„Puh!“ hatte Bürgermeister Bernhard Schindler auf der Sitzungsvorlage neben den Personalkosten beim Kindergartenhaushalt vermerkt. Er wurde in der Gemeinderatssitzung vertreten von Zweitem Bürgermeister Christian Drehobel, hatte aber so sein Erstaunen über den Gemeindeanteil von 132 000 Euro zum Ausdruck gebracht. In diesem Betrag stecken auch „25 Jahre Wandel im Kindergartenbereich“, wie es Kindergartenleiterin Michaela Schmidt erklärte. Mit drei Leuten habe sie vor 25 Jahren in Brand begonnen, nun sei man bei neun Mitarbeiterinnen angelangt. Die Verrechnung habe sich geändert, ebenso wie die Auflagen bezüglich des Personals. Kritik zu dieser Ausgabe gab es seitens des Gemeinderats nicht, schließlich gehe es um Kinder und da sei optimale Versorgung und Betreuung oberstes Gebot.
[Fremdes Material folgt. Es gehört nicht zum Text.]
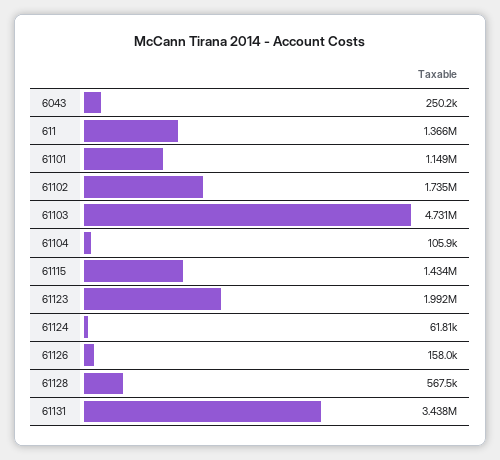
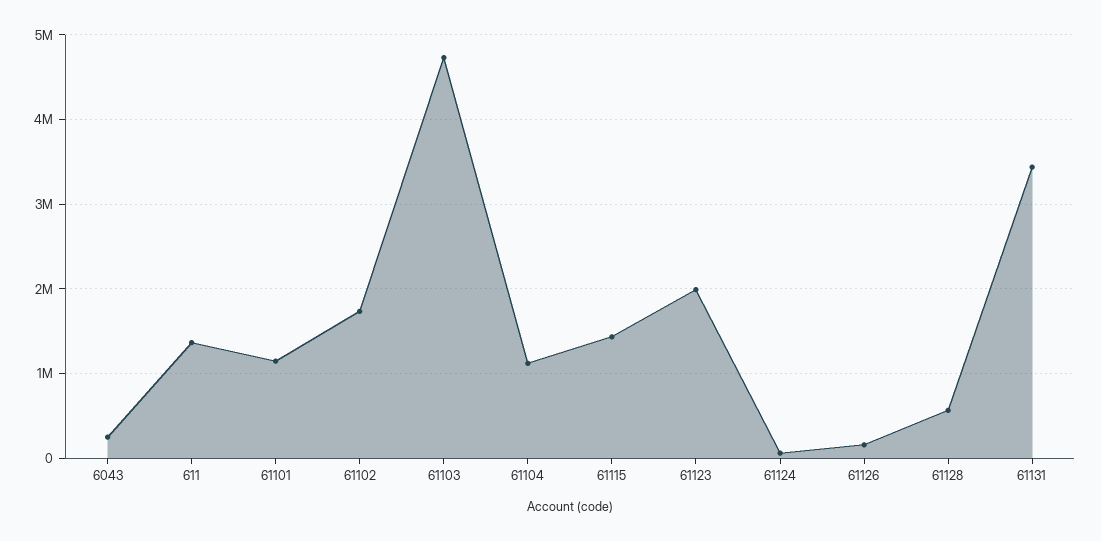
  {
    "6043": 250200,
    "611": 1366000,
    "61101": 1149000,
    "61102": 1735000,
    "61103": 4731000,
-   "61104": 105900,
+   "61104": 1100000,
    "61115": 1434000,
    "61123": 1992000,
    "61124": 61810,
    "61126": 158000,
    "61128": 567500,
    "61131": 3438000
  }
Das Betriebskosten-Defizit ist aber immer wieder Mal Thema einer Gemeinderatssitzung. Sicher sei die Gemeinde vertraglich verpflichtet, ihren Anteil des Betriebskostendefizits zu zahlen, erklärte Wolfgang Doleschal. Man solle sich einmal damit beschäftigen und herausfinden, warum der Betrag so hoch ist - keinesfalls jedoch zu Lasten der Kinder.
Georg Zaus (Freie Wähler) merkte an, dass er dieses Problem – Verhältnis des Gemeindeanteils zu dem der Kirchenstiftung – schon seit 30 Jahren kenne. Im weiteren Verlauf des Gesprächs konnte das Problem erheblich relativiert werden. Gegenüber früheren Jahren sei die Deckelung für die Kirchenstiftung wegverhandelt worden. Bis 2010 habe diese circa 3000 Euro betragen. Seitdem werden die Kosten nach 80/20 (Gemeinde/Kirche) aufgeteilt. Weiterer Grund für den hohen Betrag seien die 17.000 Euro für den Zaun. Nehme man die heraus, stelle sich die Sache wesentlich anders dar. Einen Auftrag bekam Michael Brucker (CSU), der die Gemeinde im Kindergartenrat vertritt: Er soll sich um die Verwaltungskosten kümmern und schauen, ob eine Verringerung erreicht werden könne.
Zwischenzeitlich gebe es seitens der Caritas einen Geschäftsführer, berichtete Michaela Schmidt, der die Aufgaben der Kirchenverwaltung für kirchlich geführte Kindergärten übernimmt. 9500 Euro sind dafür im Haushalt aufgeführt. Nach einer günstigeren Möglichkeit soll gesucht werden, unter anderem sollen auch die Kosten für die Reinigung auf den Prüfstand.